ANOVA assumes that the residuals are normally distributed, and that the variances of all groups are equal. If one is unwilling to assume that the variances are equal, then a Welch’s test can be used instead (However, the Welch’s test does not support more than one explanatory factor).

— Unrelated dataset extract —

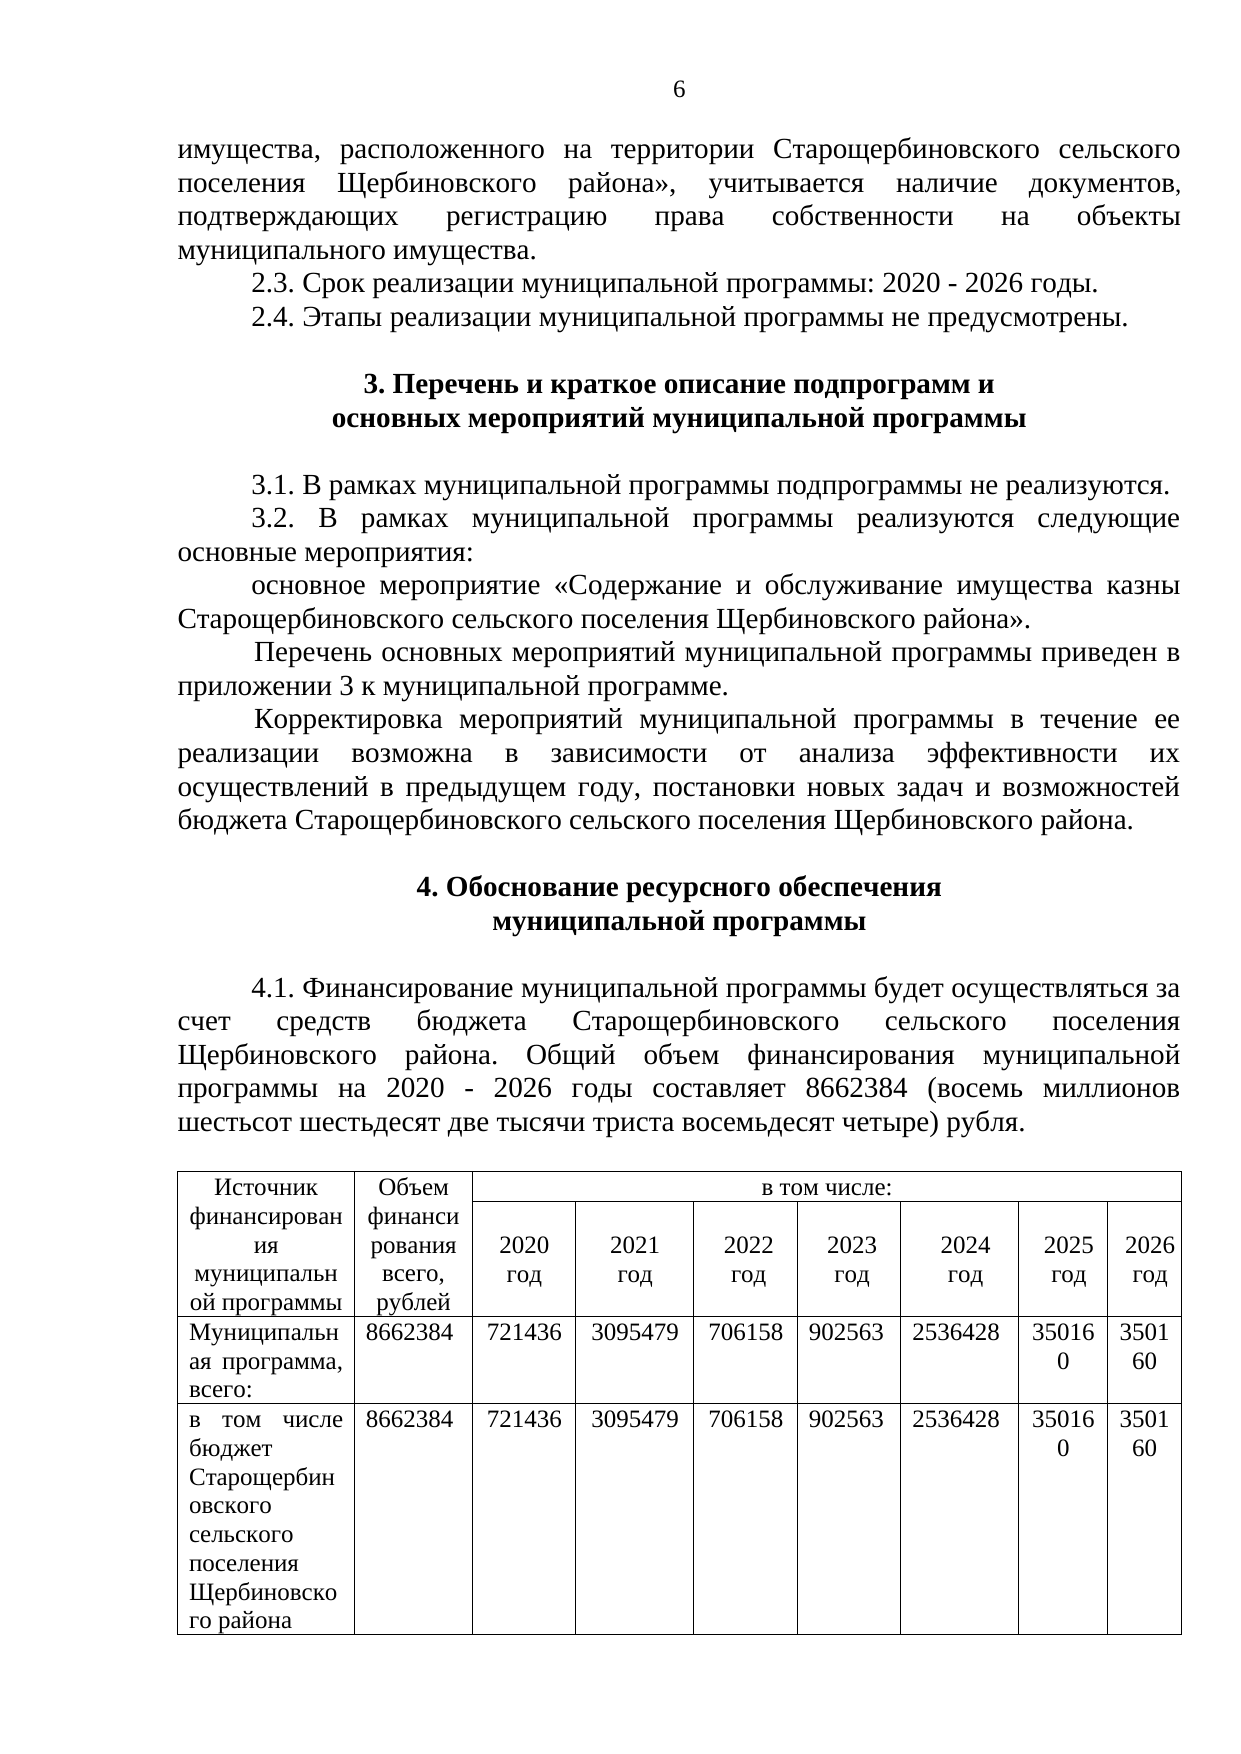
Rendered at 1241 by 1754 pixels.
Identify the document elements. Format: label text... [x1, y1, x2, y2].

Alternatively, if one is unwilling to assume that the data is normally distributed, a non-parametric approach (such as Kruskal-Wallis) can be used.
Example usage
data('ToothGrowth')
ANOVA(formula = len ~ dose * supp, data = ToothGrowth)
#
# ANOVA
#
# ANOVA
# ───────────────────────────────────────────────────────────────────────
# Sum of Squares df Mean Square F p
# ───────────────────────────────────────────────────────────────────────
# dose 2426 2 1213.2 92.00 < .001
# supp 205 1 205.4 15.57 < .001
# dose:supp 108 2 54.2 4.11 0.022
# Residuals 712 54 13.2
# ───────────────────────────────────────────────────────────────────────
#
ANOVA(
formula = len ~ dose * supp,
data = ToothGrowth,
emMeans = ~ supp + dose:supp, # est. marginal means for supp and dose:supp
emmPlots = TRUE, # produce plots of those marginal means
emmTables = TRUE) # produce tables of those marginal means
Arguments
| data | the data as a data frame |
| dep | the dependent variable from data, variable must be numeric (not necessary when providing a formula, see examples) |
| factors | the explanatory factors in data (not necessary when providing a formula, see examples) |
| effectSize | one or more of 'eta', 'partEta', or 'omega'; use η², partial η², and ω² effect sizes, respectively |
| modelTest | TRUE or FALSE (default); perform an overall model test |
| modelTerms | a formula describing the terms to go into the model (not necessary when providing a formula, see examples) |
| ss | '1', '2' or '3' (default), the sum of squares to use |
| homo | TRUE or FALSE (default), perform homogeneity tests |
| norm | TRUE or FALSE (default), perform Shapiro-Wilk tests of normality |
| TRUE or FALSE (default), provide a Q-Q plot of residuals | |
| contrasts | a list of lists specifying the factor and type of contrast to use, one of 'deviation', 'simple', 'difference', 'helmert', 'repeated' or 'polynomial' |
| postHoc | a formula containing the terms to perform post-hoc tests on (see the examples) |
| postHocCorr | one or more of 'none', 'tukey', 'scheffe', 'bonf', or 'holm'; provide no, Tukey, Scheffe, Bonferroni, and Holm Post Hoc corrections respectively |
| postHocES | a possible value of 'd'; provide cohen's d measure of effect size for the post-hoc tests |
| postHocEsCi | TRUE or FALSE (default), provide confidence intervals for the post-hoc effect sizes |
| postHocEsCiWidth | a number between 50 and 99.9 (default: 95), the width of confidence intervals for the post-hoc effect sizes |
| emMeans | a formula containing the terms to estimate marginal means for (see the examples) |
| emmPlots | TRUE (default) or FALSE, provide estimated marginal means plots |
| emmPlotData | TRUE or FALSE (default), plot the data on top of the marginal means |
| emmPlotError | 'none', 'ci' (default), or 'se'. Use no error bars, use confidence intervals, or use standard errors on the marginal mean plots, respectively |
| emmTables | TRUE or FALSE (default), provide estimated marginal means tables |
| emmWeights | TRUE (default) or FALSE, weigh each cell equally or weigh them according to the cell frequency |
| ciWidthEmm | a number between 50 and 99.9 (default: 95) specifying the confidence interval width for the estimated marginal means |
Returns
A results object containing:
| results$main | a table |
| results$model | |
| results$assump$homo | a table |
| results$assump$norm | a table |
| results$assump$qq | |
| results$contrasts | an array of tables |
| results$postHoc | an array of tables |
| results$emm | an array of groups |
Tables can be converted to data frames with asDF or as.data.frame(). For example:
results$main$asDF
as.data.frame(results$main)
Elements in arrays can be accessed with [[n]]. For example:
results$contrasts[[1]] # accesses the first element